Pramono menegaskan, selama memimpin Ibu Kota, ia tidak ingin meninggikan ego pribadi. Ia berkomitmen melanjutkan program-program yang telah dirintis para gubernur sebelumnya.
“Kalau saya tidak. Semua saya lanjutkan, dari Bang Yos (Sutiyoso). Bang Foke (Fauzi Bowo) alhamdulillah untuk urusan kebetawian juga sudah selesai. Majelis Kaum Betawi sekarang sudah mau menjadi satu rukun, dan kemarin Lebaran Betawi di Lapangan Banteng berjalan dengan baik,” ujarnya.
Ia juga menyebut persoalan Rumah Sakit Sumber Waras yang terjadi pada masa Gubernur Basuki Tjahaja Purnama (Ahok) telah diselesaikan. Lahan tersebut, kata Pramono, akan dibangun menjadi rumah sakit bertaraf internasional.
“Termasuk peninggalannya Pak Ahok, Rumah Sakit Sumber Waras. Alhamdulillah sekarang sudah selesai. Kita sudah bahas, segera akan kita bangun pada tahun ini Rumah Sakit Internasional Sumber Waras luasnya 3,6 hektar,” ucapnya.

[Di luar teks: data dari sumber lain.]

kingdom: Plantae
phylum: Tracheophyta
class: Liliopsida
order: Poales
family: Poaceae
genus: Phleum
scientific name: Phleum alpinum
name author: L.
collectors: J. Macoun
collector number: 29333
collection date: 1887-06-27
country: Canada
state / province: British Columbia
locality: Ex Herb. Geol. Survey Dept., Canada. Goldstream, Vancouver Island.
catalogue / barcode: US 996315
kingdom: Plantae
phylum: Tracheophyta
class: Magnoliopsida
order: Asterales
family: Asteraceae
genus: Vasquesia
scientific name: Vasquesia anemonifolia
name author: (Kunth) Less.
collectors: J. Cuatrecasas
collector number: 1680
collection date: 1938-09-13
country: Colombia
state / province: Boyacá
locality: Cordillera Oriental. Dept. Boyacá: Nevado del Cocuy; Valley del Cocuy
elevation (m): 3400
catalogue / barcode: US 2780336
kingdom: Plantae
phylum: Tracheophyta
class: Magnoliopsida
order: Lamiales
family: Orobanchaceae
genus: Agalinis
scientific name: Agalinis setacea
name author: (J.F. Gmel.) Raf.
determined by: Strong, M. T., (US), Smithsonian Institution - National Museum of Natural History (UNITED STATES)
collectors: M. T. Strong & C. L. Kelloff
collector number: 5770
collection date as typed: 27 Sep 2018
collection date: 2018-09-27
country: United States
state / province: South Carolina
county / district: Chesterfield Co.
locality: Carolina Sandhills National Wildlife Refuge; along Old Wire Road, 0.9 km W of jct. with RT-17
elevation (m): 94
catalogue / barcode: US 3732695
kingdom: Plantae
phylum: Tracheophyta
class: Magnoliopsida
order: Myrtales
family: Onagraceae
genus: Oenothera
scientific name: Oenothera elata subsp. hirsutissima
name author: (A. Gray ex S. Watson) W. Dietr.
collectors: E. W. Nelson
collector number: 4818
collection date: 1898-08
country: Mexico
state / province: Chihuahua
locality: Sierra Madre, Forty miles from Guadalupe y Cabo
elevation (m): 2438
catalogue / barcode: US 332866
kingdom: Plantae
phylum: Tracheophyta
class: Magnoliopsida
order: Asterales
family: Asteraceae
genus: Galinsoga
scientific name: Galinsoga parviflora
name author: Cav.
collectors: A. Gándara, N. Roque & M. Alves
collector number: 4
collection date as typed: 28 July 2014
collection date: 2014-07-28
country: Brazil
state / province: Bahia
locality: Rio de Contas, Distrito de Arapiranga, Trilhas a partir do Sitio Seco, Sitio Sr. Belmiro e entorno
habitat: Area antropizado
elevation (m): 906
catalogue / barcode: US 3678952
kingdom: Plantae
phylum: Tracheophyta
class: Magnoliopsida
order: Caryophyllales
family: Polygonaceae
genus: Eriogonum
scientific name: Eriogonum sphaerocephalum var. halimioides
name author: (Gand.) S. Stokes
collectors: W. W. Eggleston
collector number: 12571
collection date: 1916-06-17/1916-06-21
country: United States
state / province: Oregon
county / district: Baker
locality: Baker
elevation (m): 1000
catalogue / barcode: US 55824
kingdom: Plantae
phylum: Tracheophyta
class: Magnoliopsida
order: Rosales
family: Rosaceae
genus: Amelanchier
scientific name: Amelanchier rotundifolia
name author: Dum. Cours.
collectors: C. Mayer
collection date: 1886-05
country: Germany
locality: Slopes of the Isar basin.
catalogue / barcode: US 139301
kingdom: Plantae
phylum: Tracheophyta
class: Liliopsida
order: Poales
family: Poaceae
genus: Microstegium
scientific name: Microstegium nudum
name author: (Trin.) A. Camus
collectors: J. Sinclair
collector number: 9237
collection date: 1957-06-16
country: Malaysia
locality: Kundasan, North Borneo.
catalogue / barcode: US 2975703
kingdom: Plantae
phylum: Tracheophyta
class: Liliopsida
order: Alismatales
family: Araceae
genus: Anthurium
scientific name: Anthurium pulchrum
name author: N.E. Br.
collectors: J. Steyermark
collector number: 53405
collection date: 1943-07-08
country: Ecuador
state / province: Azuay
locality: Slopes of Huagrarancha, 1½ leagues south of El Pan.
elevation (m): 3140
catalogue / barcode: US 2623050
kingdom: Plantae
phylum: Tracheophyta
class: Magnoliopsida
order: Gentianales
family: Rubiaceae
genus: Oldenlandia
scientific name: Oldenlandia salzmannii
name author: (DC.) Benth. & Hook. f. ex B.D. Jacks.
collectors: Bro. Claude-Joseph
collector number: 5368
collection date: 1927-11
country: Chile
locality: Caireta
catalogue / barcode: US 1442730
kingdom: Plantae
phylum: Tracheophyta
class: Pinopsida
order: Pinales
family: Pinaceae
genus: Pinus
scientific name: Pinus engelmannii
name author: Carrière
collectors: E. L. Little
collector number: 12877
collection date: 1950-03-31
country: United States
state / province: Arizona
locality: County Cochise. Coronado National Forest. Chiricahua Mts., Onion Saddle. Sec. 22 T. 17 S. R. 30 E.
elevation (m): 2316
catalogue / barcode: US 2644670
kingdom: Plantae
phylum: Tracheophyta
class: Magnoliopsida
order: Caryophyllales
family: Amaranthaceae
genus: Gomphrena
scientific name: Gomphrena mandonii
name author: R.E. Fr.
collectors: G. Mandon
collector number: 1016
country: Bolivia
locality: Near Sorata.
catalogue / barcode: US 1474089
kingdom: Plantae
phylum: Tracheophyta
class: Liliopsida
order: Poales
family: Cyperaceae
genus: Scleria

Selain itu, Pramono menyinggung penyempurnaan Jakarta International Stadium (JIS) yang merupakan peninggalan Anies Baswedan. Salah satunya dengan mengatasi persoalan parkir yang selama ini dikeluhkan warga.
“Bulan depan, bulan Mei, sudah meresmikan menghubungkan JIS dengan Ancol. Jadi nanti semua orang yang akan ke JIS, maka parkirnya di Ancol,” kata dia.
Dengan langkah tersebut, Pramono berharap pembangunan Jakarta dapat terus berlanjut tanpa terhenti oleh pergantian kepemimpinan.